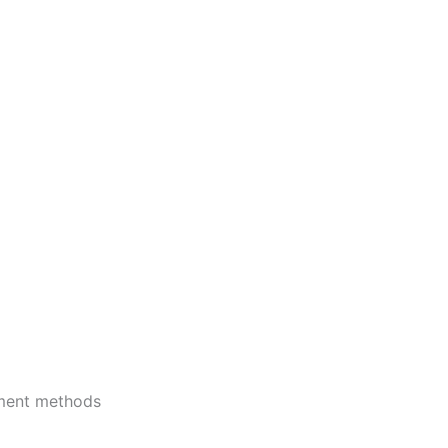
ment methods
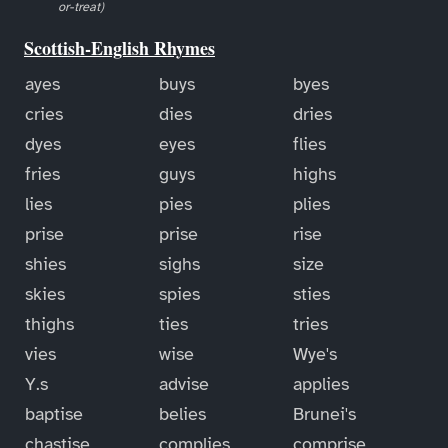
or-treat)
Scottish-English Rhymes
ayes
buys
byes
cries
dies
dries
dyes
eyes
flies
fries
guys
highs
lies
pies
plies
prise
prise
rise
shies
sighs
size
skies
spies
sties
thighs
ties
tries
vies
wise
Wye's
Y.s
advise
applies
baptise
belies
Brunei's
chastise
complies
comprise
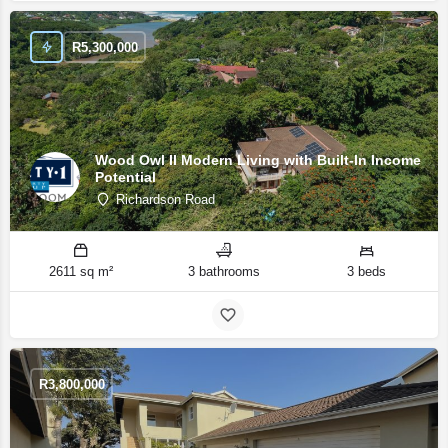
R
5,300,000
Wood Owl II Modern Living with Built-In Income
Potential
Richardson Road
2611 sq m²
3 bathrooms
3 beds
R
3,800,000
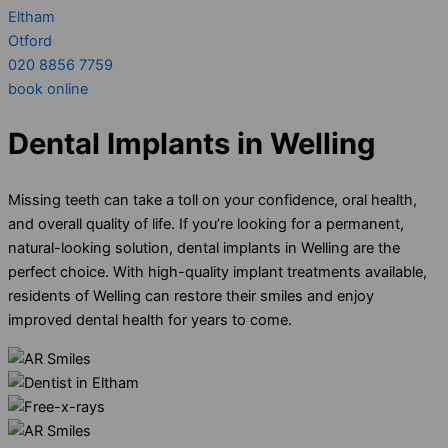
Eltham
Otford
020 8856 7759
book online
Dental Implants in Welling
Missing teeth can take a toll on your confidence, oral health,
and overall quality of life. If you’re looking for a permanent,
natural-looking solution, dental implants in Welling are the
perfect choice. With high-quality implant treatments available,
residents of Welling can restore their smiles and enjoy
improved dental health for years to come.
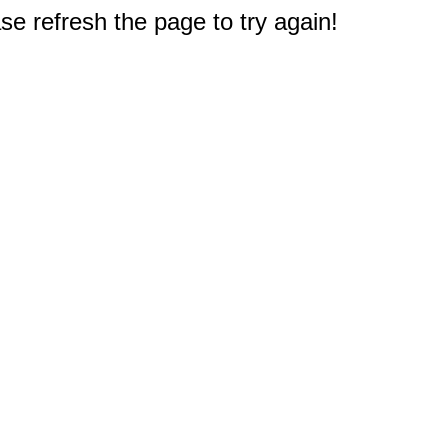
e refresh the page to try again!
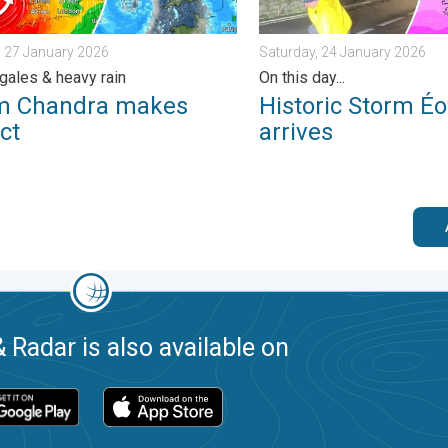
 27 January 2026
Saturday, 24 January 2026
gales & heavy rain
On this day...
m Chandra makes
Historic Storm É
ct
arrives
 Radar is also available on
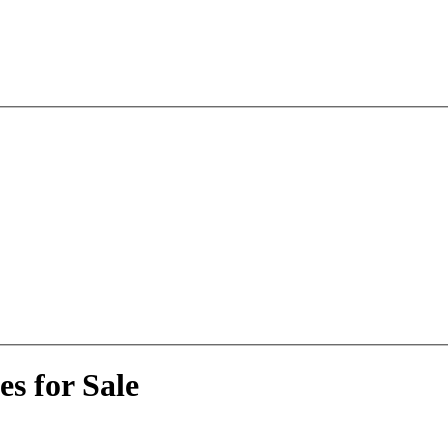
s for Sale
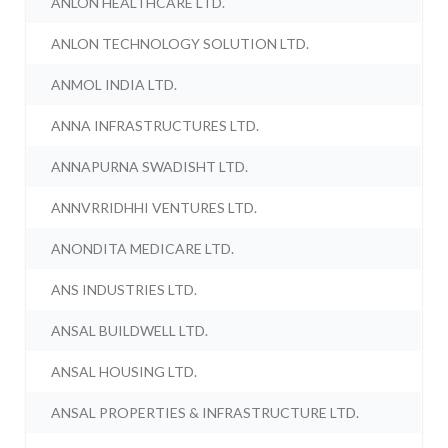
ANLON HEALTHCARE LTD.
ANLON TECHNOLOGY SOLUTION LTD.
ANMOL INDIA LTD.
ANNA INFRASTRUCTURES LTD.
ANNAPURNA SWADISHT LTD.
ANNVRRIDHHI VENTURES LTD.
ANONDITA MEDICARE LTD.
ANS INDUSTRIES LTD.
ANSAL BUILDWELL LTD.
ANSAL HOUSING LTD.
ANSAL PROPERTIES & INFRASTRUCTURE LTD.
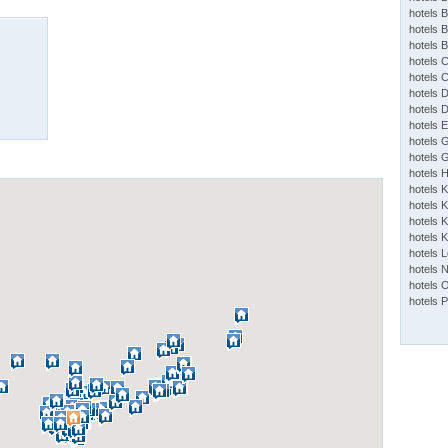
hotels 
hotels 
hotels 
hotels 
hotels 
hotels 
hotels 
hotels 
hotels 
hotels 
hotels 
hotels 
hotels K
hotels K
hotels 
hotels 
hotels 
hotels 
hotels 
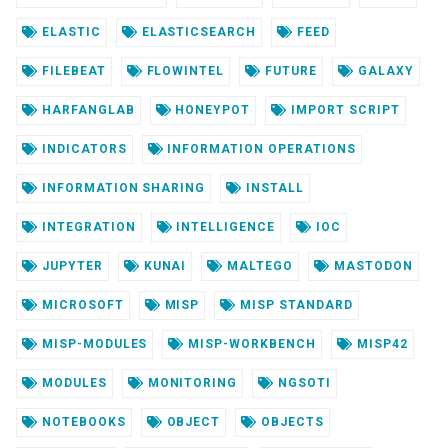
ELASTIC
ELASTICSEARCH
FEED
FILEBEAT
FLOWINTEL
FUTURE
GALAXY
HARFANGLAB
HONEYPOT
IMPORT SCRIPT
INDICATORS
INFORMATION OPERATIONS
INFORMATION SHARING
INSTALL
INTEGRATION
INTELLIGENCE
IOC
JUPYTER
KUNAI
MALTEGO
MASTODON
MICROSOFT
MISP
MISP STANDARD
MISP-MODULES
MISP-WORKBENCH
MISP42
MODULES
MONITORING
NGSOTI
NOTEBOOKS
OBJECT
OBJECTS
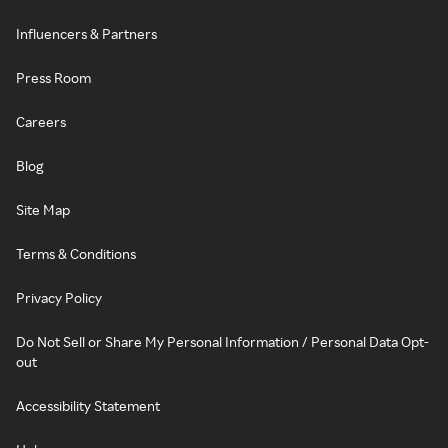
Influencers & Partners
Press Room
Careers
Blog
Site Map
Terms & Conditions
Privacy Policy
Do Not Sell or Share My Personal Information / Personal Data Opt-
out
Accessibility Statement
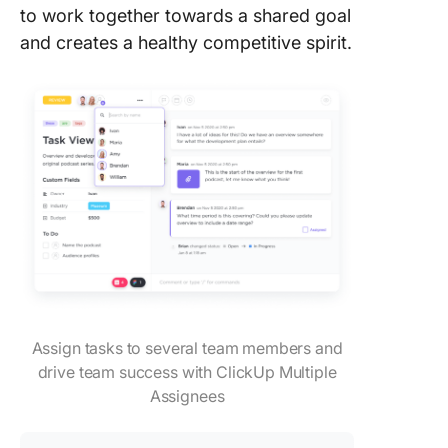
to work together towards a shared goal
and creates a healthy competitive spirit.
Assign tasks to several team members and
drive team success with ClickUp Multiple
Assignees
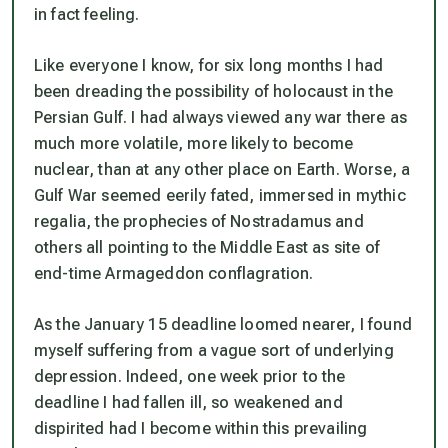
in fact feeling.
Like everyone I know, for six long months I had
been dreading the possibility of holocaust in the
Persian Gulf. I had always viewed any war there as
much more volatile, more likely to become
nuclear, than at any other place on Earth. Worse, a
Gulf War seemed eerily fated, immersed in mythic
regalia, the prophecies of Nostradamus and
others all pointing to the Middle East as site of
end-time Armageddon conflagration.
As the January 15 deadline loomed nearer, I found
myself suffering from a vague sort of underlying
depression. Indeed, one week prior to the
deadline I had fallen ill, so weakened and
dispirited had I become within this prevailing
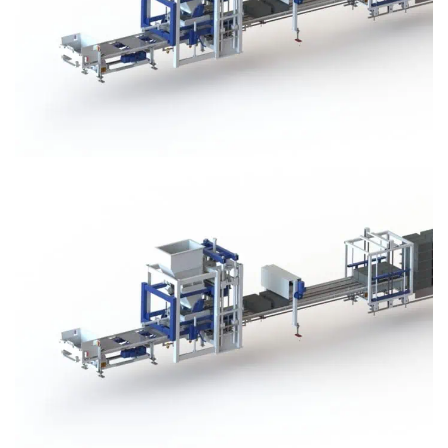
Block Plant – BM3
Block Plant – BM3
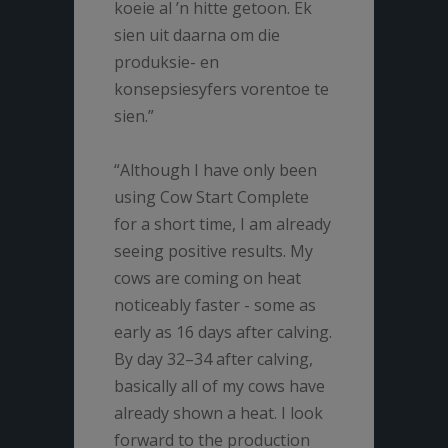
koeie al ’n hitte getoon. Ek
sien uit daarna om die
produksie- en
konsepsiesyfers vorentoe te
sien.”
“Although I have only been
using Cow Start Complete
for a short time, I am already
seeing positive results. My
cows are coming on heat
noticeably faster - some as
early as 16 days after calving.
By day 32–34 after calving,
basically all of my cows have
already shown a heat. I look
forward to the production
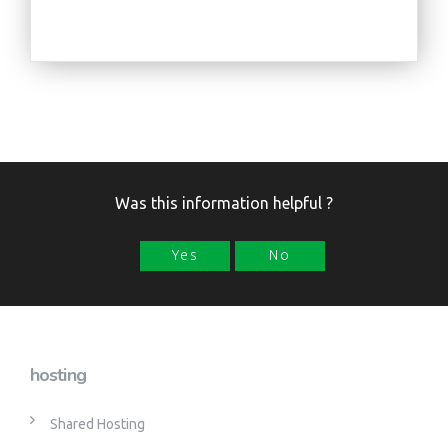
Was this information helpful ?
Yes
No
hosting
Shared Hosting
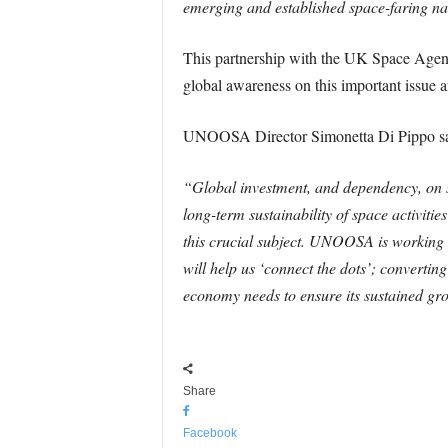
emerging and established space-faring nat
This partnership with the UK Space Agency
global awareness on this important issue a
UNOOSA Director Simonetta Di Pippo sa
“Global investment, and dependency, on sp
long-term sustainability of space activiti
this crucial subject. UNOOSA is working to
will help us ‘connect the dots’; converting
economy needs to ensure its sustained gro
Share
Facebook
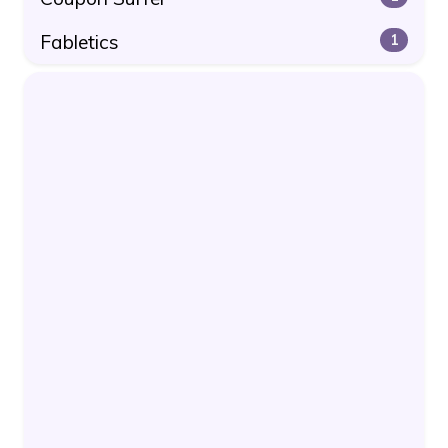
Fabletics
1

◆ ◆ ◆

> [WORK REQUEST]: Pictures do not belong in the answer. Return the lines above starting at the one with "book online" and ending at the one with "ANSAL BUILDWELL LTD.", both kept, exactly.

> [OUTPUT OF THE EXERCISE]:
book online
Dental Implants in Welling
Missing teeth can take a toll on your confidence, oral health,
and overall quality of life. If you’re looking for a permanent,
natural-looking solution, dental implants in Welling are the
perfect choice. With high-quality implant treatments available,
residents of Welling can restore their smiles and enjoy
improved dental health for years to come.
e refresh the page to try again!
 27 January 2026
Saturday, 24 January 2026
gales & heavy rain
On this day...
m Chandra makes
Historic Storm É
ct
arrives
 Radar is also available on
s for Sale
ANLON HEALTHCARE LTD.
ANLON TECHNOLOGY SOLUTION LTD.
ANMOL INDIA LTD.
ANNA INFRASTRUCTURES LTD.
ANNAPURNA SWADISHT LTD.
ANNVRRIDHHI VENTURES LTD.
ANONDITA MEDICARE LTD.
ANS INDUSTRIES LTD.
ANSAL BUILDWELL LTD.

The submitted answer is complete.